──────── Supplied material ────────
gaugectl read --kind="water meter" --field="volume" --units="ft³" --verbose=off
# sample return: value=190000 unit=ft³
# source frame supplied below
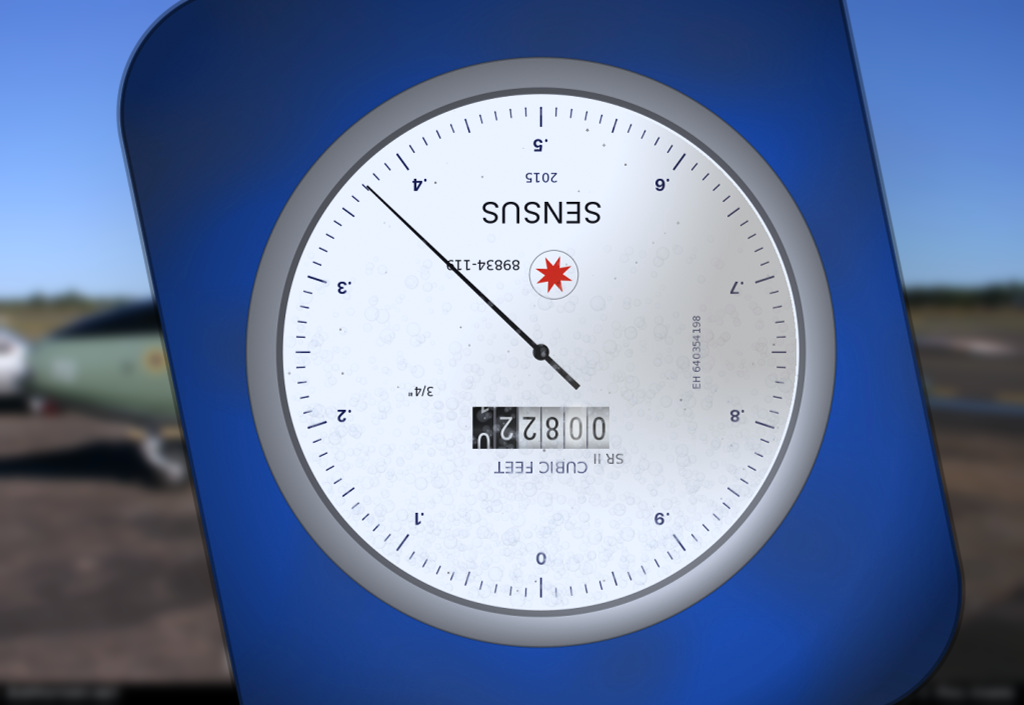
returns value=8220.37 unit=ft³
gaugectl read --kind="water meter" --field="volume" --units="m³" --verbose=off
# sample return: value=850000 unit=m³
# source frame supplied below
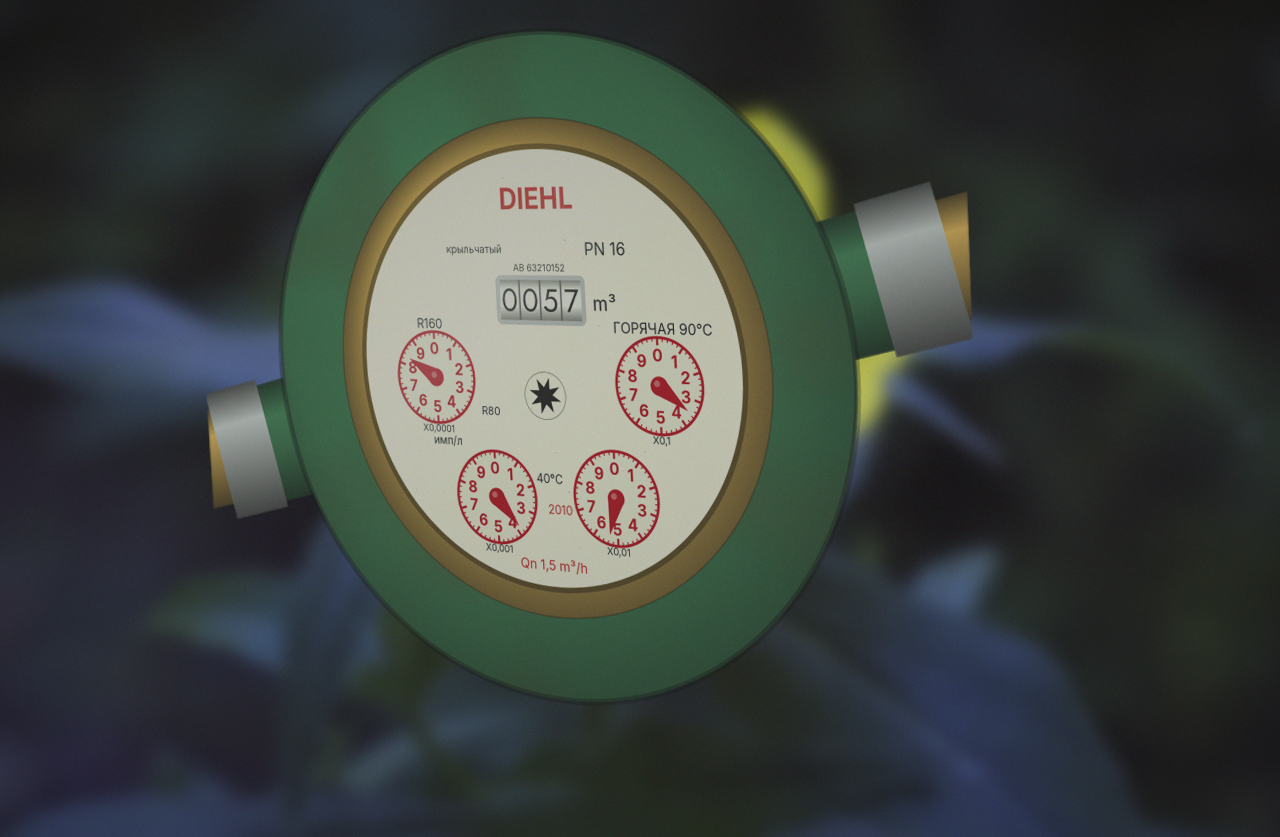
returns value=57.3538 unit=m³
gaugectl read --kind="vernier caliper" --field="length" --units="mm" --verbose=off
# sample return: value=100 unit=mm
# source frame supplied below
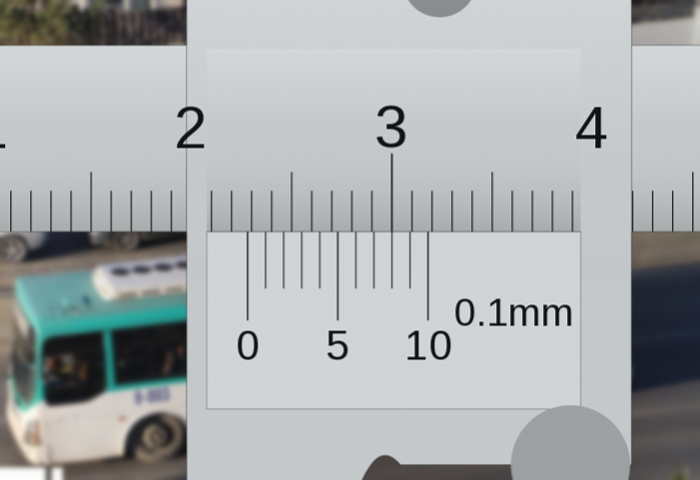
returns value=22.8 unit=mm
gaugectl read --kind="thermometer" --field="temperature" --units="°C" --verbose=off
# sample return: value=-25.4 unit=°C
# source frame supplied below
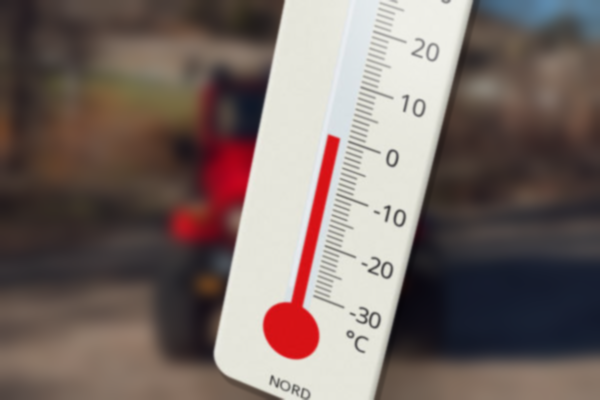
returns value=0 unit=°C
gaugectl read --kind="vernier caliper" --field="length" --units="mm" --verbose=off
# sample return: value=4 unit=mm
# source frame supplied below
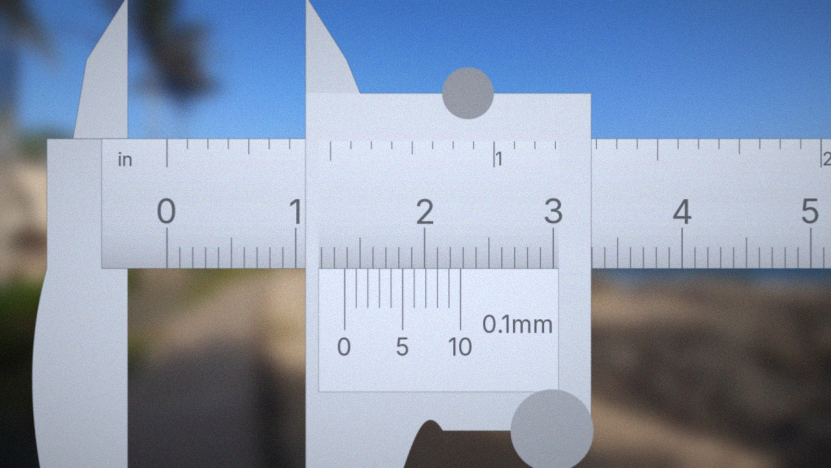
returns value=13.8 unit=mm
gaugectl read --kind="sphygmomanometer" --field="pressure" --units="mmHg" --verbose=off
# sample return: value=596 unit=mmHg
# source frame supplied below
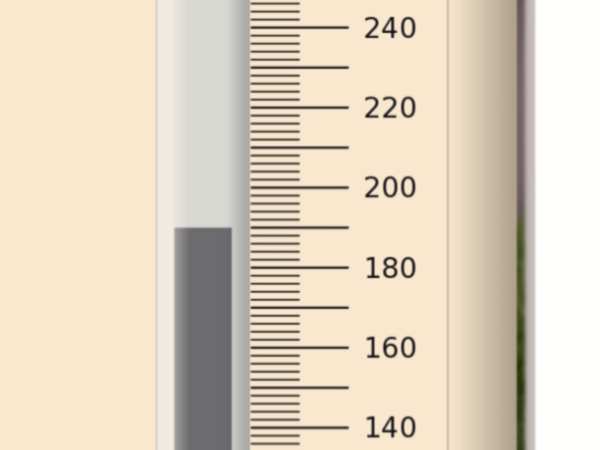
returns value=190 unit=mmHg
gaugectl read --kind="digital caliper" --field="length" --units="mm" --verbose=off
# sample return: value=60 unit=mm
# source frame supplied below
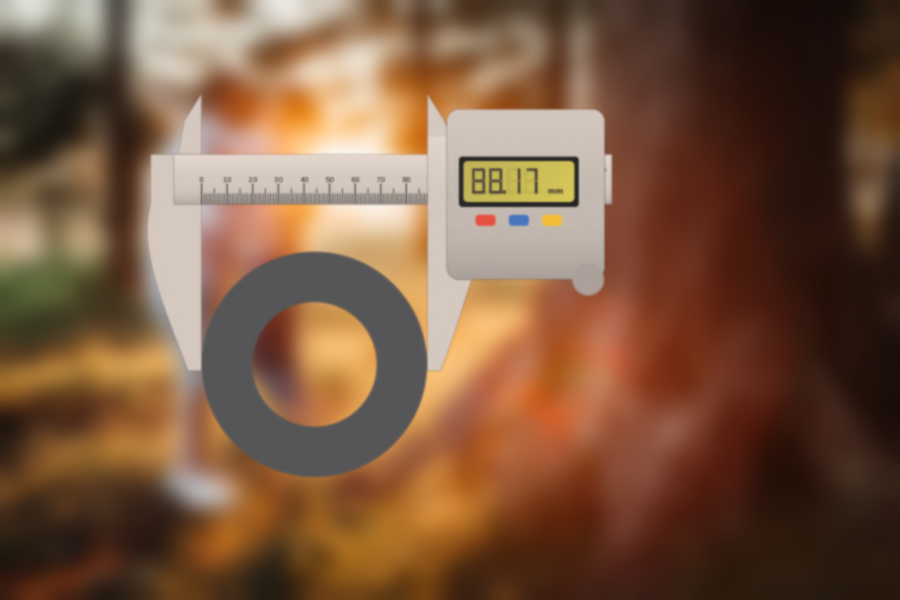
────────
**Problem to solve**. Lay out every line of the entries above as a numbered list, dropping blank lines and omitting the pictures.

**Finished exercise**.
1. gaugectl read --kind="water meter" --field="volume" --units="ft³" --verbose=off
2. # sample return: value=190000 unit=ft³
3. # source frame supplied below
4. returns value=8220.37 unit=ft³
5. gaugectl read --kind="water meter" --field="volume" --units="m³" --verbose=off
6. # sample return: value=850000 unit=m³
7. # source frame supplied below
8. returns value=57.3538 unit=m³
9. gaugectl read --kind="vernier caliper" --field="length" --units="mm" --verbose=off
10. # sample return: value=100 unit=mm
11. # source frame supplied below
12. returns value=22.8 unit=mm
13. gaugectl read --kind="thermometer" --field="temperature" --units="°C" --verbose=off
14. # sample return: value=-25.4 unit=°C
15. # source frame supplied below
16. returns value=0 unit=°C
17. gaugectl read --kind="vernier caliper" --field="length" --units="mm" --verbose=off
18. # sample return: value=4 unit=mm
19. # source frame supplied below
20. returns value=13.8 unit=mm
21. gaugectl read --kind="sphygmomanometer" --field="pressure" --units="mmHg" --verbose=off
22. # sample return: value=596 unit=mmHg
23. # source frame supplied below
24. returns value=190 unit=mmHg
25. gaugectl read --kind="digital caliper" --field="length" --units="mm" --verbose=off
26. # sample return: value=60 unit=mm
27. # source frame supplied below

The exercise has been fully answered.